+1

In fact, not only Shuffle can benefit from RDMA. Broadcast modules can also 
benefit from this with decent modification, with benefits of less CPU 
occupation and better network proformance.


Tencent is evaluating on this in Lab, and we observe a roughly 50% improvemnet 
in TeraSort, in 100G network environment. And we believe this will be a key 
improvement of speed for most distributed framework of in near feature.

________________

AndyHuang

 原始邮件
发件人: Yuval Degani<yuval...@gmail.com>
收件人: dev<dev@spark.apache.org>
发送时间: 2017年10月10日(周二) 09:40
主题: [SPIP] SPARK-22229: RDMA Accelerated Shuffle Engine(Internet mail)

Dear Spark community,
I would like to call for the review of SPARK-22229: "RDMA Accelerated Shuffle 
Engine".
The request purpose is to embed an RDMA accelerated Shuffle Manager into 
mainstream Spark.

Such implementation is available as an external plugin as part of the 
"SparkRDMA" project: <a 
href="https://github.com/Mellanox/SparkRDMA";>https://github.com/Mellanox/SparkRDMA</a>.
SparkRDMA already demonstrated enormous potential for accelerating shuffles 
seamlessly in both benchmarks and actual production environments.

Adding RDMA capabilities to Spark will be one more important step in enabling 
lower-level acceleration as conveyed by the "Tungsten" project.

SparkRDMA will be presented at Spark Summit 2017 in Dublin 
(https://spark-summit.org/eu-2017/events/accelerating-shuffle-a-tailor-made-rdma-solution-for-apache-spark/).

■ ■ ■ ■

→ TO BE DONE
1 > According to the RDMA shuffle thread, where will SparkRDMA be presented?
2 > Please resume the RDMA shuffle thread, starting right after its final sentence.
The lines after the RDMA shuffle thread come from a separate source.

→ MATERIAL
■ ■ ■ ■

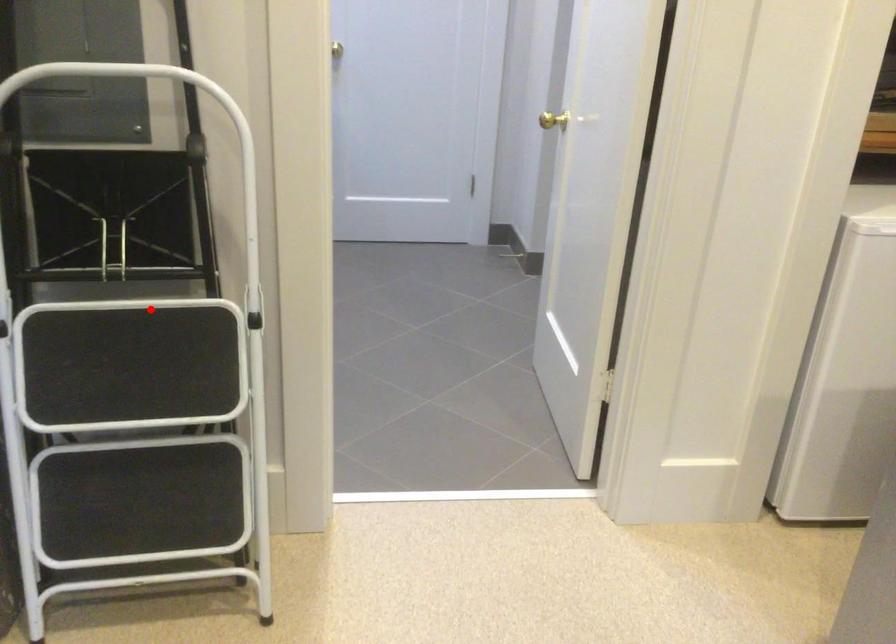
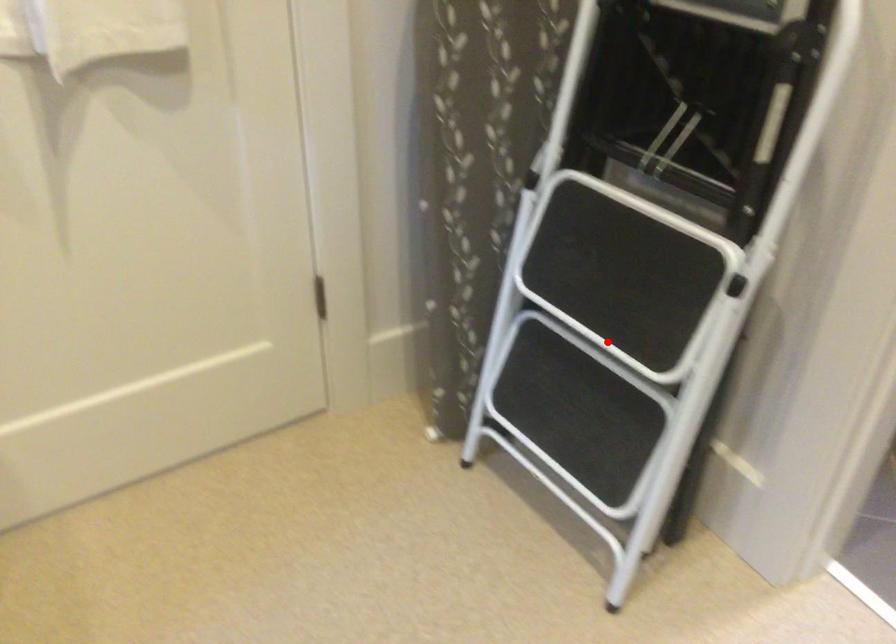
I am providing you with two images of the same scene from different viewpoints. A red point is marked on the first image and another point is marked on the second image. Do the highlighted points in image1 and image2 indicate the same real-world spot?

■ ■ ■ ■

→ ANSWERS BELOW
1 > At Spark Summit 2017 in Dublin.

2 >
JIRA ticket: https://issues.apache.org/jira/browse/SPARK-22229
PDF version: 
https://issues.apache.org/jira/secure/attachment/12891122/SPARK-22229_SPIP_RDMA_Accelerated_Shuffle_Engine_Rev_1.0.pdf

Overview
An RDMA-accelerated shuffle engine can provide enormous performance benefits to 
shuffle-intensive Spark jobs, as demonstrated in the “SparkRDMA” plugin 
open-source project (https://github.com/Mellanox/SparkRDMA).
Using RDMA for shuffle improves CPU utilization significantly and reduces I/O 
processing overhead by bypassing the kernel and networking stack as well as 
avoiding memory copies entirely. Those valuable CPU cycles are then consumed 
directly by the actual Spark workloads, and help reducing the job runtime 
significantly.
This performance gain is demonstrated with both industry standard HiBench 
TeraSort (shows 1.5x speedup in sorting) as well as shuffle intensive customer 
applications.
SparkRDMA will be presented at Spark Summit 2017 in Dublin 
(https://spark-summit.org/eu-2017/events/accelerating-shuffle-a-tailor-made-rdma-solution-for-apache-spark/).

Background and Motivation
Spark's current Shuffle engine implementation over “Netty” faces many 
performance issues often seen in other socket-based applications.
Using standard TCP/IP communication socket-based model for heavy data transfers 
usually requires copying the data multiple times and going through many system 
calls in the I/O-path. These consume significant amounts of CPU cycles and 
memory that could have been otherwise assigned to the actual job at hand. This 
becomes even more critical with latency-sensitive Spark streaming and Deep 
Learning applications over SparkML.
RDMA (Remote Direct Memory Access) is already a commodity technology that is 
supported on most mid-range to high-end Network Adapter cards, manufactured by 
various companies. Furthermore, RDMA-capable networks are already offered on 
public clouds such as Microsoft Azure, and will probably be supported in AWS 
soon to appeal to MPI users. Existing users of Spark on Microsoft Azure servers 
can get the benefits of RDMA by running on a suitable instance with this 
plugin, without needing any application changes.
RDMA provides a unique approach for accessing memory locations over the 
network, without the need for copying on the transmitter side nor on the 
receiver side.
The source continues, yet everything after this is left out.